Meine Aussage zur Konzernstrategie und zu meinem Programm war immer: Was zählt, ist, schneller und geschickter in die neue Autowelt zu transformieren. Und mit der neuen Strategie konzentrieren wir uns noch stärker auf Skalen und damit Plattformen bei Hardware und Software, bei Batterie und Laden und bei den Dienstleistungen. Natürlich wollen wir in der Verwaltung schlanker werden, der Konzern wird sich auch aus bestimmten Themen noch zurückziehen. Wir werden uns weiterhin kontinuierlich optimieren in der Wertschöpfung.

Und autonomes Fahren – wird es bezahlbar, und wie wird abgerechnet?

Da sind wir noch in einem frühen Stadium. Es braucht erst einmal Testflotten und Pilotbetriebe. In ein paar Jahren stellt sich dann die Frage: Wie bezahlen wir das eigentlich? Sobald es geht, wird es wahrscheinlich nicht zu teuer sein. Wenn ein auf Künstlicher Intelligenz basiertes Software-System Auto fahren kann, kann es gleichzeitig viele Autos fahren. Software hat keine proportionalen Kosten, die Hardware für Rechner und Sensoren wird schnell günstiger. Ob die Kosten dann tage-, stunden- oder vielleicht kilometerweise bezahlt werden, regelt der Markt, entscheidet der Kunde.
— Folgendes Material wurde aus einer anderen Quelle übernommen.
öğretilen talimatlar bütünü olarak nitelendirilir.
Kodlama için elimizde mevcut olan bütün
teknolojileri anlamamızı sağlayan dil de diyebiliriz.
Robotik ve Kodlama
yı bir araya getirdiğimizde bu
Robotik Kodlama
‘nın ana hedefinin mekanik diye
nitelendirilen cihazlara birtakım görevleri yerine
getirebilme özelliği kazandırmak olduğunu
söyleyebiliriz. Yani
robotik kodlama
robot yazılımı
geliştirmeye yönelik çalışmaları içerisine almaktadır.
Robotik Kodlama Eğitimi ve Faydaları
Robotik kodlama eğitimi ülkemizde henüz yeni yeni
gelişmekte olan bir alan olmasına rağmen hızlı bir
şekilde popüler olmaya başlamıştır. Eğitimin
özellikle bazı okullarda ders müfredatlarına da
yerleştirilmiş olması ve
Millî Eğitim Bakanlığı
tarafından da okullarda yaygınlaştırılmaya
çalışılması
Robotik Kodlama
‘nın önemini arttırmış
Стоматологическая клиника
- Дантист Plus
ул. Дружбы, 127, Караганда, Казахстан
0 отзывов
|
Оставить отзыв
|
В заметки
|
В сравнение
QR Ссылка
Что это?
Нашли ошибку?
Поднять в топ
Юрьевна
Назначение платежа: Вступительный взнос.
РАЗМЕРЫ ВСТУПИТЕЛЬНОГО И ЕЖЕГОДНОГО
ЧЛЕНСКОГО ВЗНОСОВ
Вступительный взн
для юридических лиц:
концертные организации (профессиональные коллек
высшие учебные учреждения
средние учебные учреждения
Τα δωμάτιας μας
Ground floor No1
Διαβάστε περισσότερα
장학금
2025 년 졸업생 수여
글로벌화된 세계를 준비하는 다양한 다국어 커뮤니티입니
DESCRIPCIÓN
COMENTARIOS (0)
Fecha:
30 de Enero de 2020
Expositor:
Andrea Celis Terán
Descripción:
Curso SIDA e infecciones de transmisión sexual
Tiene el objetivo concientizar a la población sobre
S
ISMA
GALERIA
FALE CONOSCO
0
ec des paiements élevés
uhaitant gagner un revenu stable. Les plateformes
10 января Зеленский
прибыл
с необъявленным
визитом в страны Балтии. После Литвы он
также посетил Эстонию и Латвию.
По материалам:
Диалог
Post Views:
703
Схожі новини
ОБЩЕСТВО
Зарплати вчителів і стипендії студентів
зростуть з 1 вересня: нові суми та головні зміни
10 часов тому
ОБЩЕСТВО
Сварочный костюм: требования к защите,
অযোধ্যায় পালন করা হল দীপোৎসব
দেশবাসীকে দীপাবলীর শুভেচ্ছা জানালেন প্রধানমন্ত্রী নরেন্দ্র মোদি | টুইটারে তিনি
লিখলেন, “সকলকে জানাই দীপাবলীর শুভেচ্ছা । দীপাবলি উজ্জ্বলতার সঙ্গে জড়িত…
Herbert Diess (62) ist seit April 2018 Vorstandsvorsitzender der größten europäischen Autogruppe Volkswagen. Der gelernte Maschinenbauer startete seine Karriere bei Bosch, stieg bei BMW zum Entwicklungschef auf und kam im Juli 2015 zu VW, wo er zunächst die Kernmarke leitete. Seit Mitte 2020 konzentriert sich Diess auf die Führung des Gesamtkonzerns. Gerade erst erhielt der Manager einen neuen Vertrag, der bis zum Herbst 2025 läuft.